I think you’re maybe avoiding hearing what joshsmother is saying – maybe it conflicts with ideas about how you got where you are or what you’ve been able to do for your kids.
The reality is that college is necessary for most kids at this point – but it’s a small minority of kids who have parents who can guide them in this manner. The fact that information is available is beside the point. If a parent can’t use the information, it might as well not be available.
Why wouldn’t a parent be able to do that? The parent’s own background is a major determinant of whether or not they even think to look for such information or find it important. That’s why so many schools, including state schools, are huge on first-gen programs now: the culture and business of academia is intensely classbound and exceptionally difficult for people whose parents aren’t wealthy and don’t have advanced degrees to navigate well, and everything is fast-moving and high stakes.
Then there’s the fact that many parents simply don’t have time. When a parent’s getting by on four or five hours’ sleep a night, no, there is no time for major research expeditions into some unknown online world. Sorry. When a parent’s taking care of frail elderly parents or disabled siblings or a disabled spouse, no, there isn’t time. And no, saying “find someone to help” isn’t an answer, either. People too busy to manage college searches for their children are also short on time to make social connections and reciprocate for favors. If they’re poor and their friends are also poor, their friends are also unlikely to be helpful here, too.
If your parents are immigrants, then unless they’re highly educated, the odds that they’ll have the cultural fluency to navigate the bazillion cues for how to apply successfully to the right schools – very slim. Very, very slim. And this generation is one of the biggest children-of-immigrants generations we’ve had in a very long time.
Finally, if you’ve spent any time as an adult in the world of wage work, you know that there are vast seas of adults out there who have trouble reading and figuring simple sums. New worlds of highly complex info are not where they’re equipped to go. That’s why training in so many jobs is engineered to be so simple. If those are your parents, those are your parents. And you’re likely to get beat up hard by academia when you attempt college, unless you find a sherpa there, or – more likely – a sherpa finds you.

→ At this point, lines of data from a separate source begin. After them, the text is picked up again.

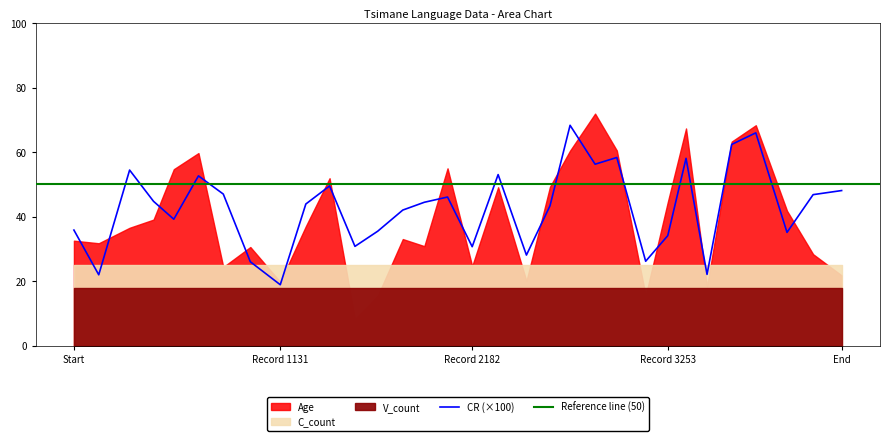

How many interior local peaks does the Age series have?

9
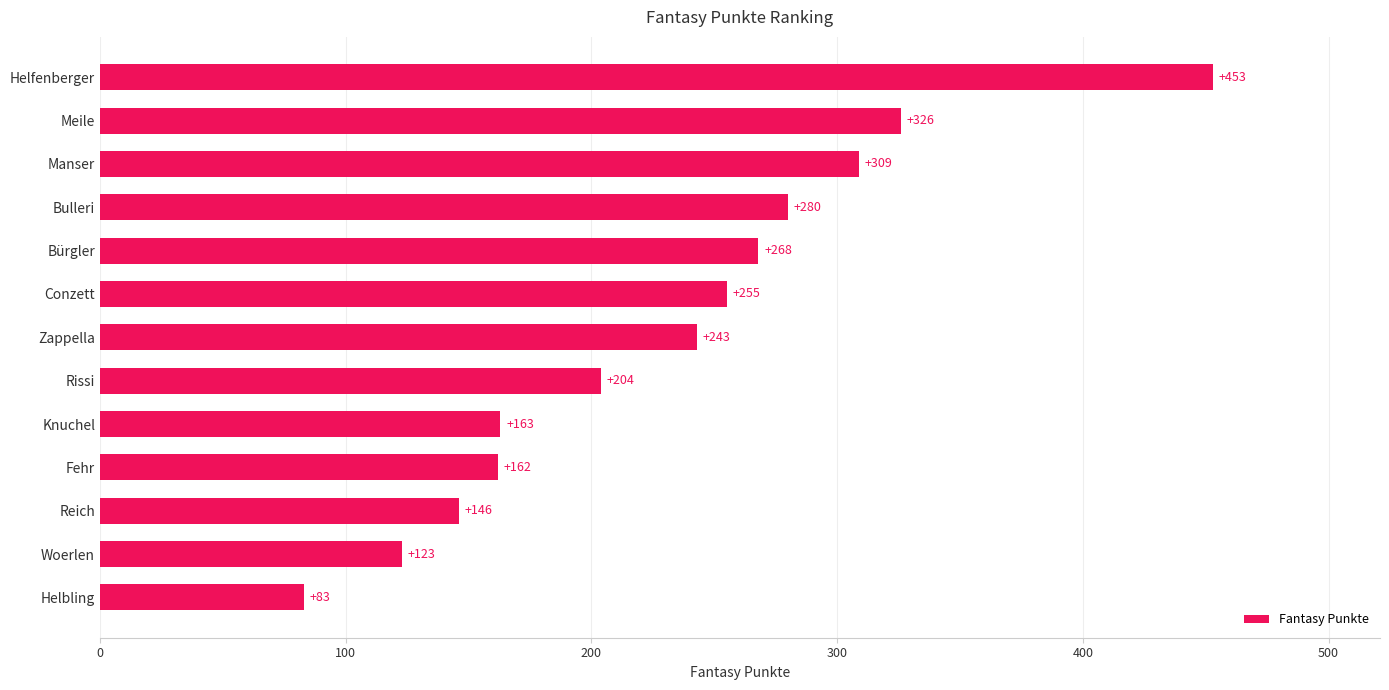

Reading top to bottom, transcribe all the data shown in this chart.

Helfenberger=453	Meile=326	Manser=309	Bulleri=280	Bürgler=268	Conzett=255	Zappella=243	Rissi=204	Knuchel=163	Fehr=162	Reich=146	Woerlen=123	Helbling=83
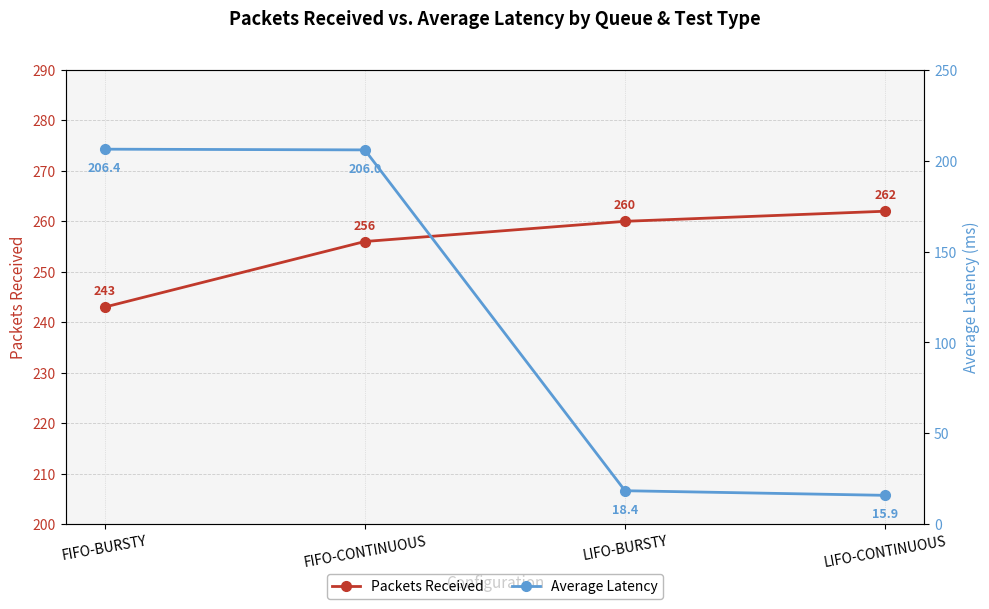

Between LIFO-CONTINUOUS and FIFO-CONTINUOUS, which is larger?

LIFO-CONTINUOUS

In the US, roughly 30-40% of all kids are growing up poor, with a smaller percentage in federally-defined poverty. Most of them need to go to college, too. I guarantee that their parents are not well-represented here, and for good reasons.
While I get that one’s own bootstraps can be well-loved, it’s unkind not to recognize that having the bootstraps in the first place is a matter of fortune. And in a society where college is more or less a necessity, arranging things so that not being like you, or me, is going to punish your child longterm – it’s simply wrong, and I think it’s bad for the society as well.
As for the “is what is” notion – frankly, I deeply resent the amount of time and work it’s taken to throw money at a university that surely won’t deserve it, and I can’t even imagine how livid I’d be if I didn’t work at a university, so that at least there’s some advantaged derived from the whole horrible game. I’ve told my kid I’m happy to bake cookies for the revolution whenever her generation gets around to it.